Fresque [1]Le terme de fresque est à prendre ici dans son acception la plus large (et abusive) de vaste peinture murale. En effet, Lorenzetti n’a pas peint son cycle selon la technique de la fresque (a buon fresco), mais selon la technique de la détrempe (a tempera). Pour être précis, le cycle visible aujourd’hui est peint a tempera, avec de nombreuses retouches réalisées à fresque … Poursuivre, 200 x 3650 cm.
Inscriptions :
- (sous la fresque de l’Allégorie du Bon Gouvernement) : « AMBROSIUS . LAURENTII . DESENIS . HIC PINXIT . UTRINQVE[…] » [2]« Ambrogio de Lorenzo de Sienne a peint ici de part et d’autre […] » (signature de l’artiste).
- Les autres inscriptions, cartels et cartouches sont retranscrits dans les articles détaillant les différentes parties du cycle.
Provenance : In situ.
Sienne, Palazzo Pubblico, Sala dei Nove.

« Nel palagio di Siena è dipinto di sua mano la pace e la guerra, evvi quello s’appartiene alla pace e come le mercatanzie vanno con grandissima sicurtà, e come le lasciano ne’ boschi, e come ei tornano per esse. E le storsioni si fanno nella guerra stanno perfettamente. » [3]Lorenzo Ghiberti, I Commentari (v. 1452-1455), éd. Ottavio Morisani, Naples, Ricciardi, 1948 (« Commentario secondo »).

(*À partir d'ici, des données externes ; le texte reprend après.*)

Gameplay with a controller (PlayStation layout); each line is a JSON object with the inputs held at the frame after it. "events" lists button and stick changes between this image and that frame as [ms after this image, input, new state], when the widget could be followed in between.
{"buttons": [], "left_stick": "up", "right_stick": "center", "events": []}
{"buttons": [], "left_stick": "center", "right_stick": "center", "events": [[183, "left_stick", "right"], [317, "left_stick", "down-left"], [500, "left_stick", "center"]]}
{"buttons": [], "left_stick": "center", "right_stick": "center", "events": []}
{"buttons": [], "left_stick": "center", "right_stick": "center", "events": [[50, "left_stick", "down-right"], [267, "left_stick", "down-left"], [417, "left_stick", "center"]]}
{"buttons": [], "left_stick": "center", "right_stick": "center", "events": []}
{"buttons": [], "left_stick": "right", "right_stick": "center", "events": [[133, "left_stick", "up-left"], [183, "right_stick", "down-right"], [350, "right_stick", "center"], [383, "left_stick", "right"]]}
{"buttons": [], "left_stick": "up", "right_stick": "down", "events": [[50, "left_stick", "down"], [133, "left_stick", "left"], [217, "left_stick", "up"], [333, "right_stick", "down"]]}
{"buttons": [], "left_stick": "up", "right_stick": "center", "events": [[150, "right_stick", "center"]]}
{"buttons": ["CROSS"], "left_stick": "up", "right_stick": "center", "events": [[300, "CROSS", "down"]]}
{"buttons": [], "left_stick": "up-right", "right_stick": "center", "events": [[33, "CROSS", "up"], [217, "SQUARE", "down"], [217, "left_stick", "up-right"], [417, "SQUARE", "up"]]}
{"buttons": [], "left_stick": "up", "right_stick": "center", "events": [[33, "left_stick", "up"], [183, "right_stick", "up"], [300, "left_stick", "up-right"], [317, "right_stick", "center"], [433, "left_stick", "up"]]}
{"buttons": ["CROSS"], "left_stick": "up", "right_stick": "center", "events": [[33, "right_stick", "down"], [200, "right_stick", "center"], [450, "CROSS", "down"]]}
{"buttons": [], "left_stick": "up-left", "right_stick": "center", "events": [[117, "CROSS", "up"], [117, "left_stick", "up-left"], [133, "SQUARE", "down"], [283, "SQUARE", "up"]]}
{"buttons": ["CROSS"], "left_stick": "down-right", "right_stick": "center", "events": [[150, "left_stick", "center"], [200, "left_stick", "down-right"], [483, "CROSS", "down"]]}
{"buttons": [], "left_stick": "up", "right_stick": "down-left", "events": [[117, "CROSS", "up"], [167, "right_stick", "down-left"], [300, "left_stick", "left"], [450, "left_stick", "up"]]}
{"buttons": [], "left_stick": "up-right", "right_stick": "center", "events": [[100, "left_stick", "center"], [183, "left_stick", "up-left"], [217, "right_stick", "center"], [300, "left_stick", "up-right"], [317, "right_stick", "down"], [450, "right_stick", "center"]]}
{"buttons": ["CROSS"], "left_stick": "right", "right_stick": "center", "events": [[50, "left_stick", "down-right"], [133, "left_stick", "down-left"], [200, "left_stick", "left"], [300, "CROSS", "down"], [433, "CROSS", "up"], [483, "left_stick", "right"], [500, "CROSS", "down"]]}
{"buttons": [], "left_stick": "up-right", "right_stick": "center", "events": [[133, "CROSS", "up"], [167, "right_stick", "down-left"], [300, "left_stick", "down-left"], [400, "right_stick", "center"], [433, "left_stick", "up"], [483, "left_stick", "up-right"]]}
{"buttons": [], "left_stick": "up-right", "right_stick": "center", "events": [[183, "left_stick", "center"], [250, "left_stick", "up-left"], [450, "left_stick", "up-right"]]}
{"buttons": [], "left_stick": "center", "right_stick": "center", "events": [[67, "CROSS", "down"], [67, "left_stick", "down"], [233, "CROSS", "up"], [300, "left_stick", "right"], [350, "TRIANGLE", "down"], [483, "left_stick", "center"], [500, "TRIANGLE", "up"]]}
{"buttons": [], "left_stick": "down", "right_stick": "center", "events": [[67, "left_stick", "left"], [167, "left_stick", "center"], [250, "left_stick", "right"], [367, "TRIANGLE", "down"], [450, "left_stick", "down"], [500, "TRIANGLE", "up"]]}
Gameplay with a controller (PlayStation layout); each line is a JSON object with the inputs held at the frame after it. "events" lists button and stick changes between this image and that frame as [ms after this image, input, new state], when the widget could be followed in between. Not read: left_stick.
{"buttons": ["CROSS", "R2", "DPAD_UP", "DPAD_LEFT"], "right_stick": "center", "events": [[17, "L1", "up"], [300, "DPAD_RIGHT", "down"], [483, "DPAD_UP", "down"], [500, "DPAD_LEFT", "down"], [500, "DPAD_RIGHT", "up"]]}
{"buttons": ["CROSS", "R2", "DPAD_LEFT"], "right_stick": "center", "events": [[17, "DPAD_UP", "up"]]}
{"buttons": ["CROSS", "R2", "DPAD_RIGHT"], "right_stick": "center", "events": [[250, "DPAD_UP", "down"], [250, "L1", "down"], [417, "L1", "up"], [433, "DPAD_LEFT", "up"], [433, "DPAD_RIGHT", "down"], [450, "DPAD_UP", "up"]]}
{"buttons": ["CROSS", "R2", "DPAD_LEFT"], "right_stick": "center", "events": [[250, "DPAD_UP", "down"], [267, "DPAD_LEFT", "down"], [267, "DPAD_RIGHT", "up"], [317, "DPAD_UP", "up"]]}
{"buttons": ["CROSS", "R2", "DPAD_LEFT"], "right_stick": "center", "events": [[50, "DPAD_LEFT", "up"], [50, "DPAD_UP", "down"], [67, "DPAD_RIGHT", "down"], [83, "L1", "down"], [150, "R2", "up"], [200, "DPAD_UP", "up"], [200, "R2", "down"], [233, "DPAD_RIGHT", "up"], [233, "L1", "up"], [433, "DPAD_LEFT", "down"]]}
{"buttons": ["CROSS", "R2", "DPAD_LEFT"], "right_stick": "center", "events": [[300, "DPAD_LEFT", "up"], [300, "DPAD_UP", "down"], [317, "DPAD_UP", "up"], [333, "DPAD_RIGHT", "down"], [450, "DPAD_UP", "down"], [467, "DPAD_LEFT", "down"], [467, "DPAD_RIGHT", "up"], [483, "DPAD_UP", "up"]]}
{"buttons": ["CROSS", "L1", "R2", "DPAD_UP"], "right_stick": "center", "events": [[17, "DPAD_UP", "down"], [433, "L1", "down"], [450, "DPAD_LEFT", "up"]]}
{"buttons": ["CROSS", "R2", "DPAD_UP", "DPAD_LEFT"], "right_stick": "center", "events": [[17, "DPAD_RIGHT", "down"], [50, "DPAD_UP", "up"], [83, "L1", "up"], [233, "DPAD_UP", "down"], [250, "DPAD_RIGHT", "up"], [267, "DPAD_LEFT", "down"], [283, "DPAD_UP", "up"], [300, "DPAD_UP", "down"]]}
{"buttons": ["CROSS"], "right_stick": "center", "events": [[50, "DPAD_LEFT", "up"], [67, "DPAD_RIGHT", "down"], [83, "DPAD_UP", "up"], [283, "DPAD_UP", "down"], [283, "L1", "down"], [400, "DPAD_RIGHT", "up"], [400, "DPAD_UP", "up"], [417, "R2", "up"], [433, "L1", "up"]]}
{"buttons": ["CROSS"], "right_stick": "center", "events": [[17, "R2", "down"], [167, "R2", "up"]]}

Le cycle du Bon et du Mauvais Gouvernement
Les Neuf ont commandé la décoration de la salle dans laquelle ils tenaient leurs réunions à Ambrogio Lorenzetti. Le peintre y a travaillé (en attestent divers documents, notamment des paiements) entre février 1338 et mai 1339. Quinze mois pour réaliser 70 m2 de fresque suppose un travail régulier et intense, en dépit de l’aide conséquente que pouvait apporter l’atelier. Le programme était forcément imposé et contraignant, comme on le comprend pour une œuvre placée dans un endroit aussi stratégique.
Bien avant que Ghiberti, au milieu du XVeme siècle, ait qualifié Lorenzetti de « savant peintre, homme d’une grande intelligence » et, un siècle plus tard, Vasari de « gentiluomo e filosofo », Ambrogio avait de son vivant la réputation d’être un artiste mental et intellectuel qui réfléchissait à des solutions innovantes pour représenter des concepts difficiles à saisir (l’Annonciation de Montesiepi en est un autre exemple spectaculaire).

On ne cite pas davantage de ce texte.